=== GIVEN TEXT ===
Schoolteachers in rural areas who act as vote counters in elections have been
targeted. The BBC reports cases of teachers being issued with certificates
after a beating to spare them from further attack.
Farm
workers have also been attacked, with Zimbabwean human rights group, the
Justice for Agriculture Trust, detailing 142 attacks on farms since April 5.
The farm workers’ trade union says that some 40,000 of its members have been
affected. The report states that workers at 36 percent of the 400 commercial
farms still in operation, including the small number that are still white
owned, have been intimidated, subject to beatings and driven out of their jobs.
Impact on South Africa
The crisis
in Zimbabwe is having an impact on South African politics, exacerbating the
division in the ruling African National Congress between the faction around
President Mbeki and the rival faction supporting Jacob Zuma.
Zuma was
elected ANC President last December, defeating Mbeki. He is backed by the trade
union bureaucracy in COSATU and the South African Communist Party (SACP). He
has used populist demagogy to win support in an economic climate where South
Africa’s high growth rate, reflecting the key mining sector, has benefited
mainly the established white ruling class and a layer of black businessmen, but
has seen growing poverty and unemployment in the mass of the population.
===
> **WRITTEN TASKS**:
**A)** Reproduce the Zimbabwe article in full, without changing a word.
**B)** Write out the section of the listing that opens with the line containing "Document page, 1595x1063 pixels." and continues through the last line of the listing, including both ends, copied unchanged.
The Zimbabwe article and the listing have no connection to each other.
=== EXERCISE INPUTS ===
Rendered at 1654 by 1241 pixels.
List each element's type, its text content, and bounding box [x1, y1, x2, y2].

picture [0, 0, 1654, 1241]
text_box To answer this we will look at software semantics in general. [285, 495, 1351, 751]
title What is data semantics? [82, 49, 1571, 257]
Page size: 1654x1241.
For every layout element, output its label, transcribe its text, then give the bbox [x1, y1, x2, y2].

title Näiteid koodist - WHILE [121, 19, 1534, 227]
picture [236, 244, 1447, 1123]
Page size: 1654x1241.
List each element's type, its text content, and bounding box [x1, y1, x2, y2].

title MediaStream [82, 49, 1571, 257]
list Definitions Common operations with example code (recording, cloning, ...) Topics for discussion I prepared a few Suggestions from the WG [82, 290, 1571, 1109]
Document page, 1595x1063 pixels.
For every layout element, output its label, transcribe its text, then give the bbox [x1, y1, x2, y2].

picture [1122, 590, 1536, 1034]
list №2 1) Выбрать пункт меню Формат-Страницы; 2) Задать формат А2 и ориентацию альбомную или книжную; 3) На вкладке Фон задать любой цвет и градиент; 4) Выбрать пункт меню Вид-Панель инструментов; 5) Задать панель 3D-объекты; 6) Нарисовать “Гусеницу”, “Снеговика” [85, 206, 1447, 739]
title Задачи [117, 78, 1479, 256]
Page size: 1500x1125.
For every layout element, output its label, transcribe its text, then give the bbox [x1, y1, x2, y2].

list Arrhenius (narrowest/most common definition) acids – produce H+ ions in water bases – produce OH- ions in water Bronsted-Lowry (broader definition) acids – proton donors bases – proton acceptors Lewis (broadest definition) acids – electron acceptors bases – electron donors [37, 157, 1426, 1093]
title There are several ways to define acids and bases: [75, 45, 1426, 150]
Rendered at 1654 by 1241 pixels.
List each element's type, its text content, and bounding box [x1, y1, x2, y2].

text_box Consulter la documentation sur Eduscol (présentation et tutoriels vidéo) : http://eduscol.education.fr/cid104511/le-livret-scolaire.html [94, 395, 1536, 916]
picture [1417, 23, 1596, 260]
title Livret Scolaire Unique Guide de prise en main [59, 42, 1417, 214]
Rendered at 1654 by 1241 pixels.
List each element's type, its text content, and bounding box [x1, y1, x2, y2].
===
> **SOLUTIONS TO THE TASKS**:
**A)**
Schoolteachers in rural areas who act as vote counters in elections have been
targeted. The BBC reports cases of teachers being issued with certificates
after a beating to spare them from further attack.
Farm
workers have also been attacked, with Zimbabwean human rights group, the
Justice for Agriculture Trust, detailing 142 attacks on farms since April 5.
The farm workers’ trade union says that some 40,000 of its members have been
affected. The report states that workers at 36 percent of the 400 commercial
farms still in operation, including the small number that are still white
owned, have been intimidated, subject to beatings and driven out of their jobs.
Impact on South Africa
The crisis
in Zimbabwe is having an impact on South African politics, exacerbating the
division in the ruling African National Congress between the faction around
President Mbeki and the rival faction supporting Jacob Zuma.
Zuma was
elected ANC President last December, defeating Mbeki. He is backed by the trade
union bureaucracy in COSATU and the South African Communist Party (SACP). He
has used populist demagogy to win support in an economic climate where South
Africa’s high growth rate, reflecting the key mining sector, has benefited
mainly the established white ruling class and a layer of black businessmen, but
has seen growing poverty and unemployment in the mass of the population.

**B)**
Document page, 1595x1063 pixels.
For every layout element, output its label, transcribe its text, then give the bbox [x1, y1, x2, y2].

picture [1122, 590, 1536, 1034]
list №2 1) Выбрать пункт меню Формат-Страницы; 2) Задать формат А2 и ориентацию альбомную или книжную; 3) На вкладке Фон задать любой цвет и градиент; 4) Выбрать пункт меню Вид-Панель инструментов; 5) Задать панель 3D-объекты; 6) Нарисовать “Гусеницу”, “Снеговика” [85, 206, 1447, 739]
title Задачи [117, 78, 1479, 256]
Page size: 1500x1125.
For every layout element, output its label, transcribe its text, then give the bbox [x1, y1, x2, y2].

list Arrhenius (narrowest/most common definition) acids – produce H+ ions in water bases – produce OH- ions in water Bronsted-Lowry (broader definition) acids – proton donors bases – proton acceptors Lewis (broadest definition) acids – electron acceptors bases – electron donors [37, 157, 1426, 1093]
title There are several ways to define acids and bases: [75, 45, 1426, 150]
Rendered at 1654 by 1241 pixels.
List each element's type, its text content, and bounding box [x1, y1, x2, y2].

text_box Consulter la documentation sur Eduscol (présentation et tutoriels vidéo) : http://eduscol.education.fr/cid104511/le-livret-scolaire.html [94, 395, 1536, 916]
picture [1417, 23, 1596, 260]
title Livret Scolaire Unique Guide de prise en main [59, 42, 1417, 214]
Rendered at 1654 by 1241 pixels.
List each element's type, its text content, and bounding box [x1, y1, x2, y2].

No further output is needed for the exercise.